# Which flute to buy and how to use it!!!



## jonj (Oct 17, 2004)

Hello guys

I come from Iceland and I´m totally new to duck hunting in blinds. We dont have that much of ducks here in Iceland (mallards is the most common one), and all the good ponds are already rented out. Therefore most of my duck hunting has been while walking along small rivers and jump shoot, which I think is great fun. However I have located a pond that the ducks come to over the day and would like to try hunting with decoys from a blind. The problem is that I dont have a flute and dont know how to use one. I would like to get your recommendations on which brand I should get and wheter it should be a single or double reed. I have been reading this forum and if I understand correctly single reed flutes are louder and therefore better suited for water hunting??? I am willing to pay up to $150 for the flute. 
Now when you have recommended a good flute for me I must learn how to master it. I have searched this forum but I found no sound exsamples. Basically I was hoping you would know an url with list of mallards sounds that also says what each sound means and when to use them.

thanks


----------



## diver_sniper (Sep 6, 2004)

ok man, first off, its a duck call, not a duck flute, er, maybe in iceland it is a flute, i dunno. secondly, i dont think you will need to spend 150 on your first duck call. you need to just get a simple starter call. personally i have blown single, and double reeds, and it makes no difference either way to me. As for getting one, just go to cabelas.com, go to duck calls and pick one out. i'd recomend any of the duck commander calls, or HS waterfowl, i blow those two brands. if you really wanna figure out how to use it just look through hunting suply web sites looking for an insructional calling video, that will be much more help than just listening to the ducks sounds, even though listening to duck sounds doesnt hurt anything at all either. good luck and i hope cabelas will ship that stuff to iceland.


----------



## Im4Fishing&amp;Hunting (Mar 19, 2003)

go ahead an do that, but my personal opionion is to start with the simple "primos oringinal wench" cheap and good sounding call, one of the most popular calls around where I hunt!!! you can get a HOW TO tape with it also...


----------



## jonj (Oct 17, 2004)

Thanks for the replys guys. You are probably right. I have read that many on this board like the Primo wench CALL  , so it must be good enough for me at least to start with. I will definatly get a How to tape with it also if that's an option. Can you tell me if the ducks are already on the pond when I arrive will they come back soon if I don't shoot at them the first time? Also how many ducks do you think that have to be at the pond so its worthwile waiting for them to come back?


----------



## Im4Fishing&amp;Hunting (Mar 19, 2003)

the worst thing you could do is shoot at them!!! and about the number of birds? depends how many are in the area, where I hunt I wouldn't touch a slough unless it had ducks constantly going in to it, hunting slough's isn't much fun after you hunt the field!!! How many ducks are in your area!?!?


----------



## jonj (Oct 17, 2004)

Like I said earlier there are not that many ducks here in Iceland, at least compared to the numbers I´ve been reading about on this forum  Here they also behave different than in ND. Large part of the population goes out to sea over the winter time when most water freezes. Those that do stay are on rivers and unfrozen ponds over the day but go to the corn fields when it gets dark and stay there over the night!! They are really hard to hunt during dusk and dawn because they are flying when its so dark that it´s hard to aim, obviously a retrieving dog is a must to hunt in these conditions but since I dont have one I dont hunt ducks at dusk or dawn. The pond I have been scouting usually holds about 20-30 ducks. Do you think that is too few to lay down and wait for them to come back? From your experience, how high percentage of birds would you expect to return to a pond that they have been flushed from within around 2 hours time?


----------



## Marlo (Oct 9, 2004)

I'm the designated Goose caller in our pack, so duck calling isn't my specialty.

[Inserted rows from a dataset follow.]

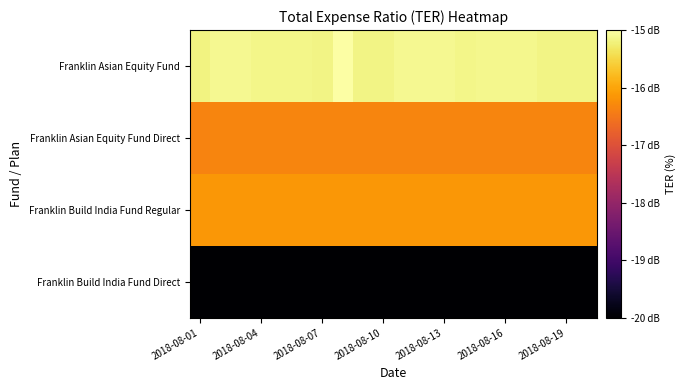

Reading left to right, list all the values displayed in this chart.

Franklin Asian Equity Fund: -15.5	-15.5	-15.5	-15.5	-15.5	-15.5	-15.5	-15.4	-15.5	-15.5	-15.5	-15.5	-15.5	-15.5	-15.5	-15.5	-15.5	-15.5	-15.5	-15.5
Franklin Asian Equity Fund Direct: -16.6	-16.6	-16.6	-16.6	-16.6	-16.6	-16.6	-16.6	-16.6	-16.6	-16.6	-16.6	-16.6	-16.6	-16.6	-16.6	-16.6	-16.6	-16.6	-16.6
Franklin Build India Fund Regular: -16.4	-16.4	-16.4	-16.4	-16.4	-16.4	-16.4	-16.4	-16.4	-16.4	-16.4	-16.4	-16.4	-16.4	-16.4	-16.4	-16.4	-16.4	-16.4	-16.4
Franklin Build India Fund Direct: -20.0	-20.0	-20.0	-20.0	-20.0	-20.0	-20.0	-20.0	-20.0	-20.0	-20.0	-20.0	-20.0	-20.0	-20.0	-20.0	-20.0	-20.0	-20.0	-20.0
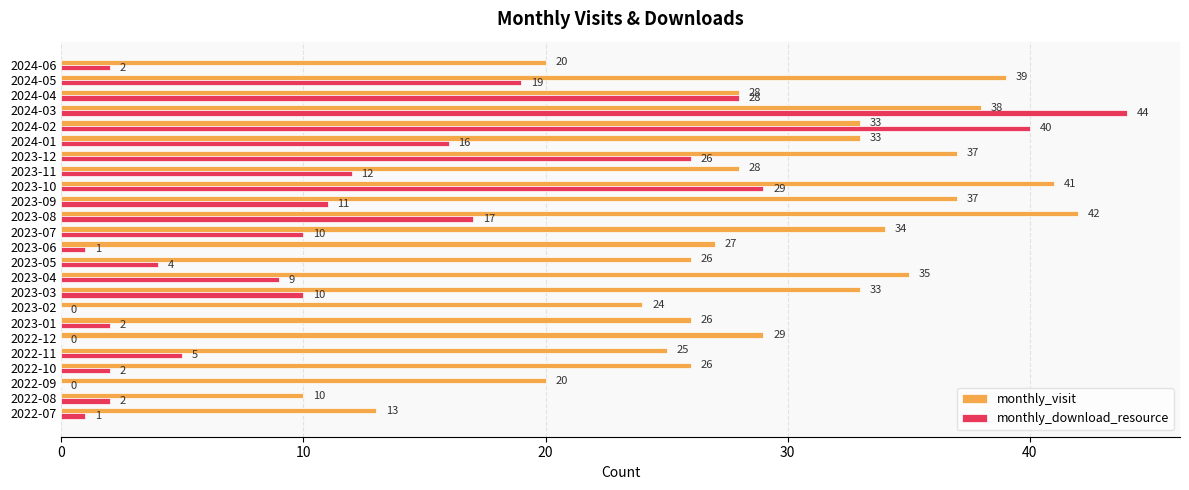

Between 2022-08 and 2024-03, which series saw the biggest shift?

monthly_download_resource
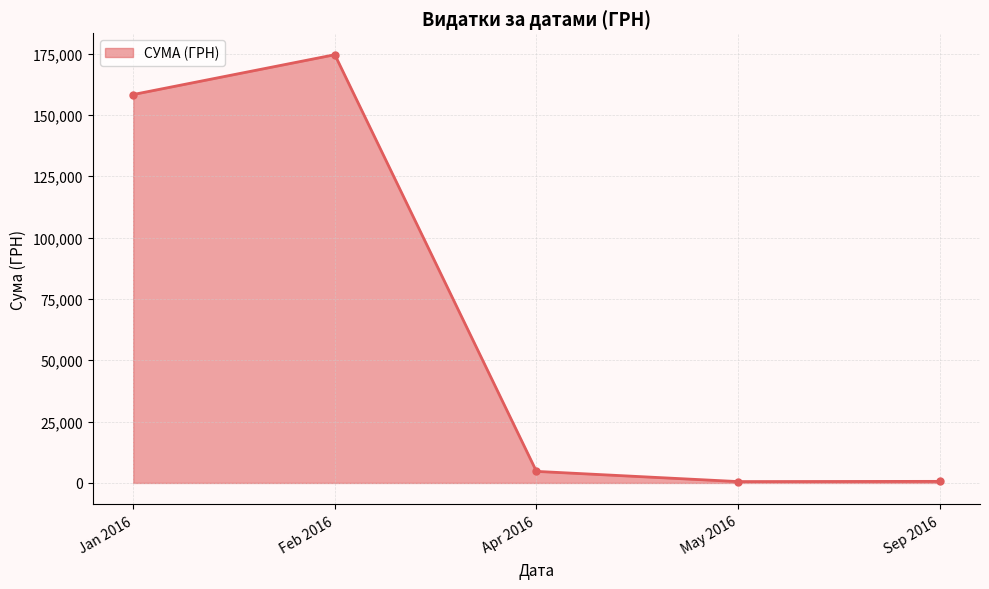

Does the chart display data point markers on the line(s)?

Yes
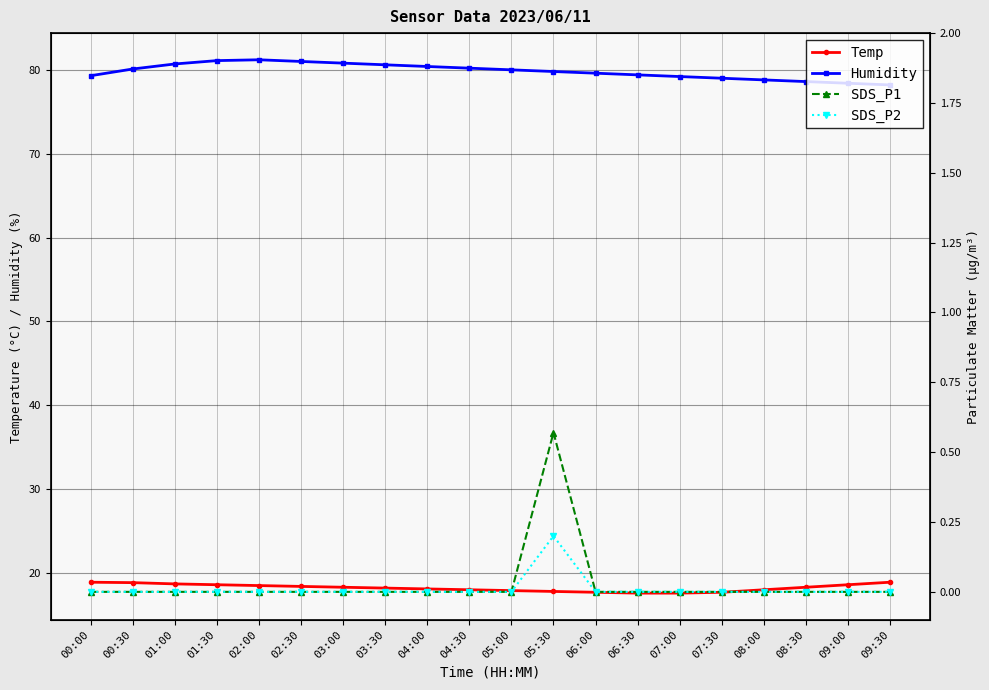

How many categories are shown in the chart?

20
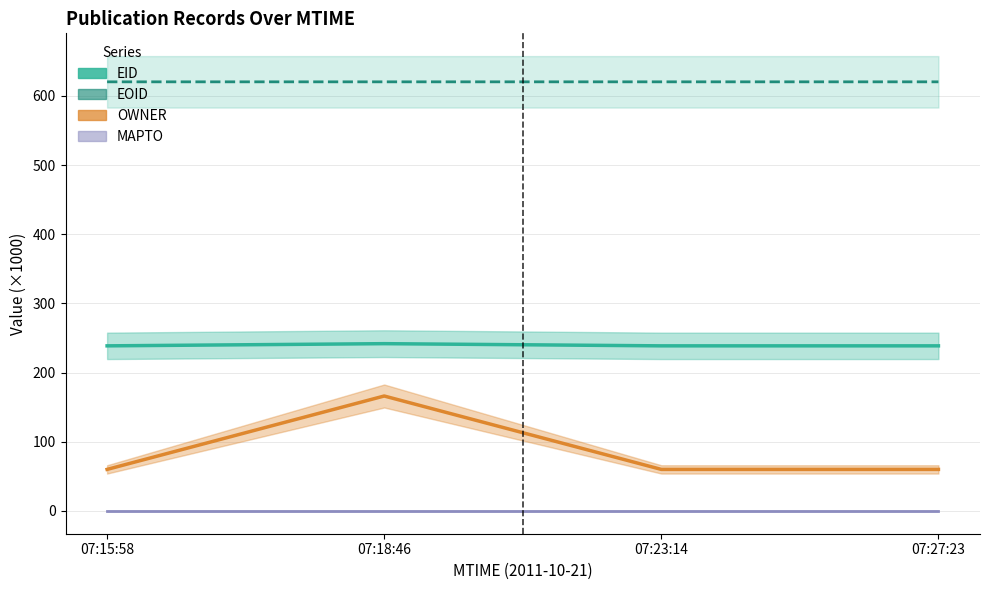

Rank the series by their maximum value, from lowest to highest.

MAPTO, OWNER, EID, EOID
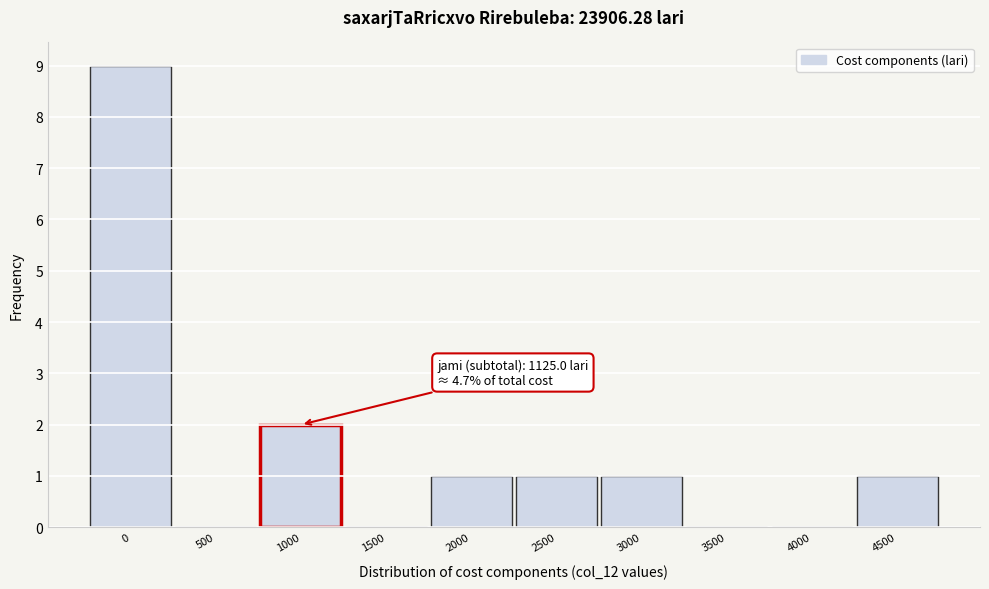

Reading left to right, extract all data points from this chart.

0=9	500=0	1000=2	1500=0	2000=1	2500=1	3000=1	3500=0	4000=0	4500=1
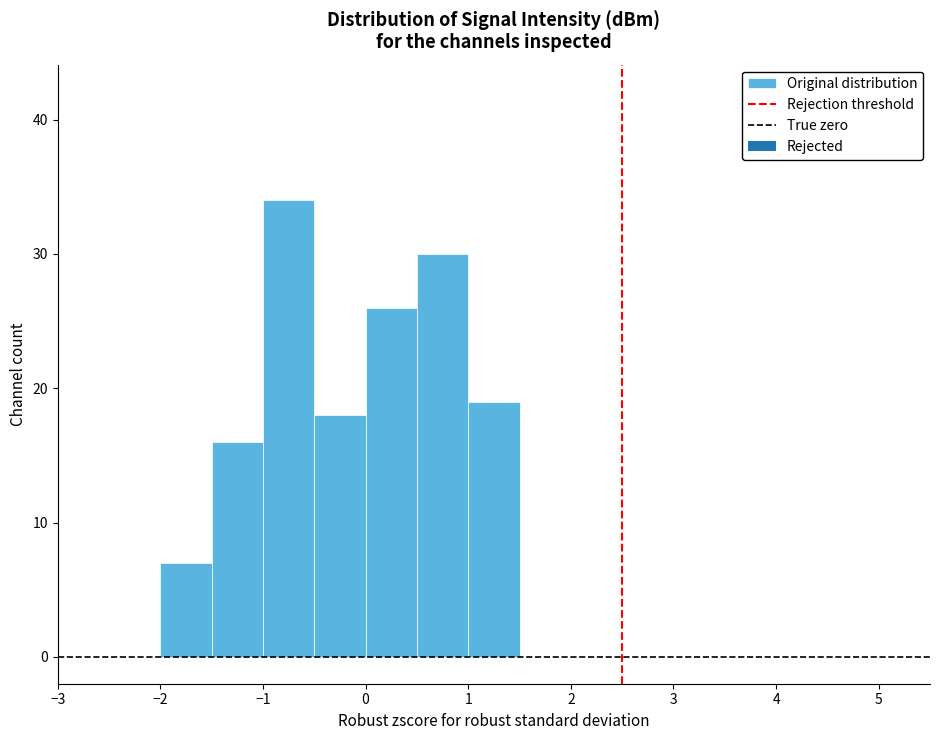

How tall is the bar that spans -1.0 to -0.5 on the x-axis? The values are not printed on the chart, so give them approximately, as read against the axis.

34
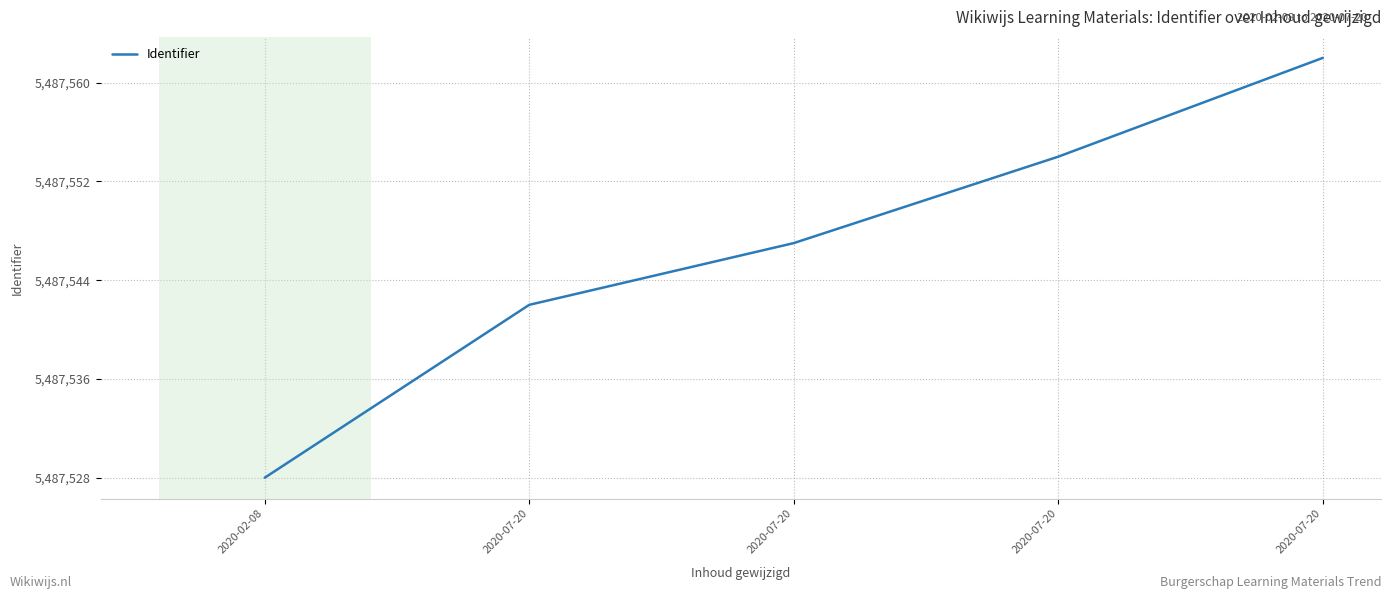

Rank the categories by value from lowest to highest.

2020-02-08, 2020-07-20, 2020-07-20, 2020-07-20, 2020-07-20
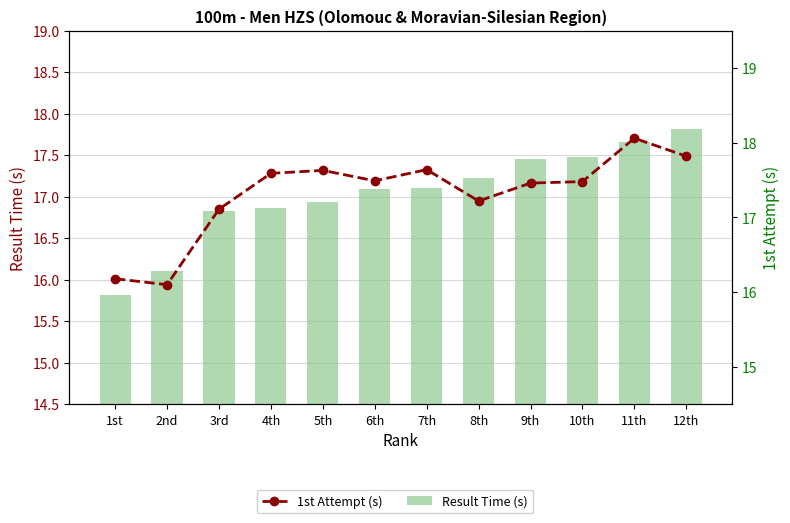

At which label is 1st Attempt (s) closest to 17?

3rd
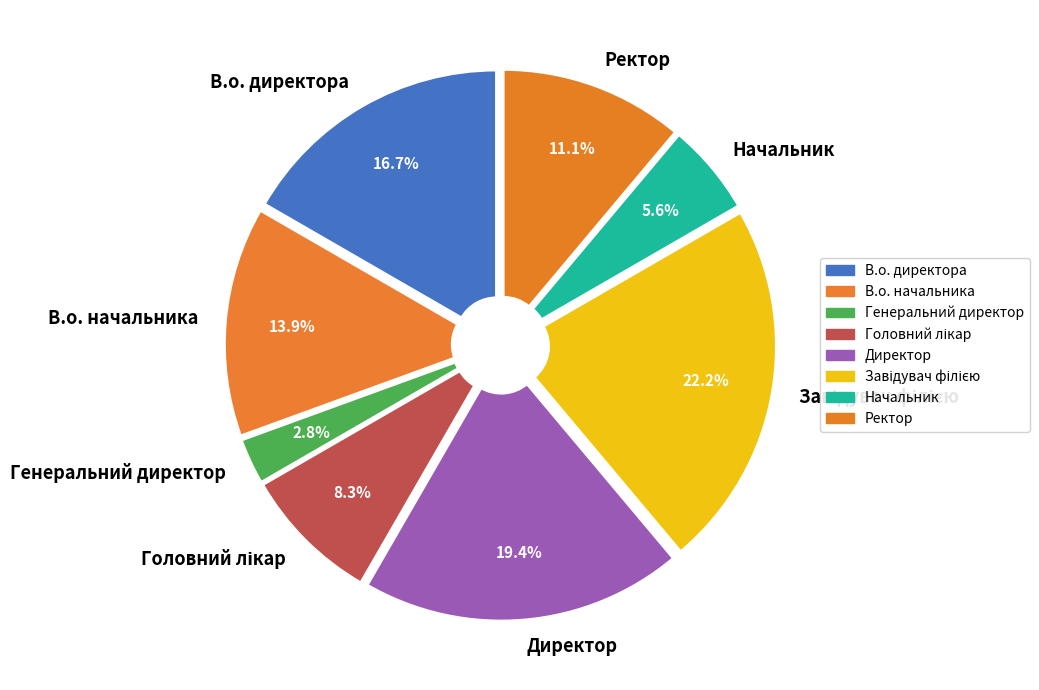

What portion of the pie excludes Ректор?

88.9%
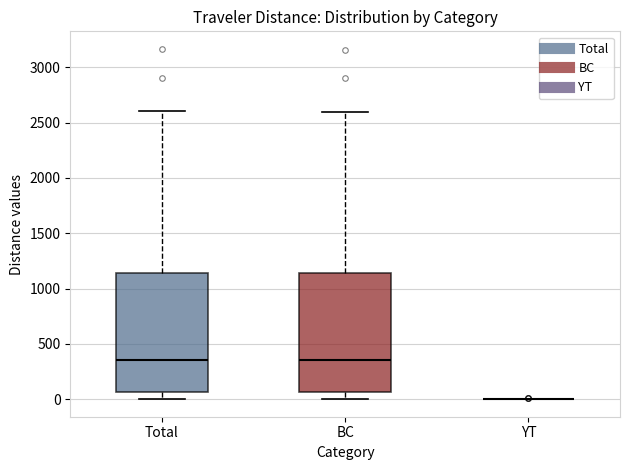

Where does the lower whisker of the box for BC end on the y-axis? The values are not printed on the chart, so give them approximately, as read against the axis.

0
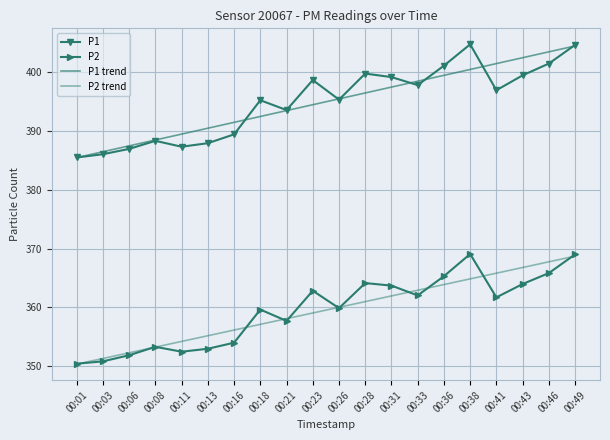

Reading right to left, list all the values displayed in this chart.

P1: 404.6	401.4	399.4	396.9	404.7	401.1	397.8	399.1	399.7	395.3	398.6	393.5	395.2	389.4	387.9	387.3	388.3	386.9	386.0	385.5
P2: 369.0	365.8	364.0	361.7	369.1	365.3	362.0	363.7	364.1	359.9	362.8	357.7	359.6	354.0	353.0	352.5	353.3	351.9	350.8	350.4
P1 trend: 404.4	403.4	402.4	401.4	400.4	399.4	398.4	397.4	396.4	395.4	394.4	393.4	392.4	391.4	390.4	389.4	388.4	387.4	386.5	385.5
P2 trend: 368.7	367.7	366.8	365.8	364.8	363.9	362.9	361.9	361.0	360.0	359.0	358.1	357.1	356.1	355.2	354.2	353.3	352.3	351.3	350.4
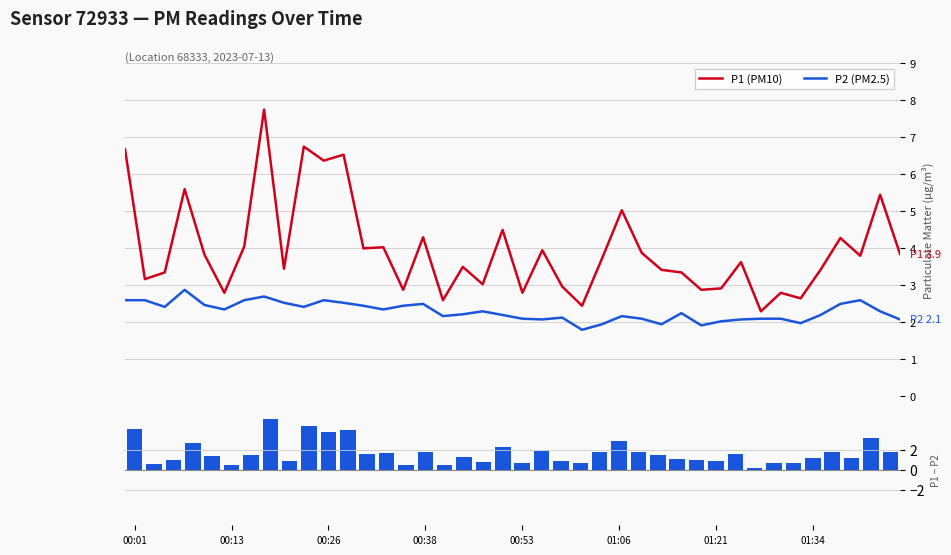

Reading left to right, what are all the values shown in this chart?

P1 (PM10): 6.7	3.2	3.4	5.6	3.8	2.8	4.0	7.8	3.5	6.8	6.4	6.5	4.0	4.0	2.9	4.3	2.6	3.5	3.0	4.5	2.8	4.0	3.0	2.5	3.7	5.0	3.9	3.4	3.4	2.9	2.9	3.6	2.3	2.8	2.6	3.4	4.3	3.8	5.5	3.9
P2 (PM2.5): 2.6	2.6	2.4	2.9	2.5	2.4	2.6	2.7	2.5	2.4	2.6	2.5	2.5	2.4	2.5	2.5	2.2	2.2	2.3	2.2	2.1	2.1	2.1	1.8	1.9	2.2	2.1	1.9	2.2	1.9	2.0	2.1	2.1	2.1	2.0	2.2	2.5	2.6	2.3	2.1
P1 − P2: 4.1	0.6	0.9	2.7	1.4	0.4	1.4	5.0	0.9	4.3	3.8	4.0	1.5	1.7	0.4	1.8	0.4	1.3	0.7	2.3	0.7	1.9	0.8	0.7	1.8	2.9	1.8	1.5	1.1	1.0	0.9	1.5	0.2	0.7	0.7	1.2	1.8	1.2	3.2	1.8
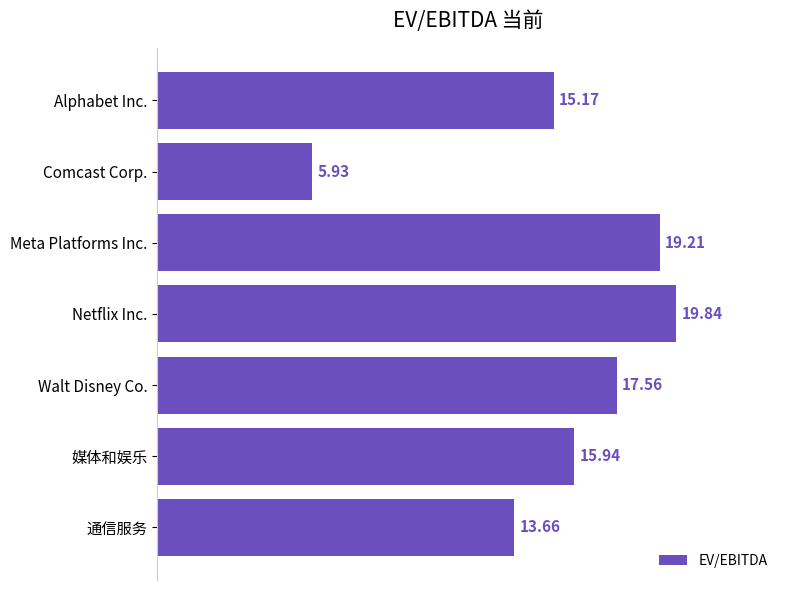

What is the change in value from Alphabet Inc. to Netflix Inc.?

+4.7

Having said that, I did need to have a call and some skill because our designated duck caller also happens to be the guy that has to help the dog when a retrieve goes wrong.

I bought an RNT original in Coco Bola. It does an AWESOME hail and an even better High Ball.

The RNT is a single read, easy to use, sounds great and at $70 retail it's not a bad value. You can find them on sale or cheap online.


----------



## Im4Fishing&amp;Hunting (Mar 19, 2003)

I blow the same RNT call! I like it alot! as for how many ducks are going to come back within 2 hours, I would say if you jumped them in late afternoon they will be back before dark, no wait you said they sit on the the corn fields at night? hmmm, well hunt the corn fields! thats way more fun anyways...from the sounds of it you dont' have any decoys??? or you do?


----------



## jonj (Oct 17, 2004)

Sorry have been goose hunting, got 40 greylag goose this morning (there are no day limits here in Iceland)!! Great fun. Since I was planning on starting to hunt ducks from blinds I havent got any duck decoys but I have about 36 goose decoys and 5 floating goose decoys. But I will buy some duck decoys in the near future. Don´t you think that 12 should be enugh, at least to start with?


----------



## Drew Willemsen (Sep 29, 2003)

Ducks like the goose deeks too, if you are shooting 40 birds a day already a dozen duck decoys will do you in just fine...good luck....how much is a plane ticket to iceland?!?! 8)


----------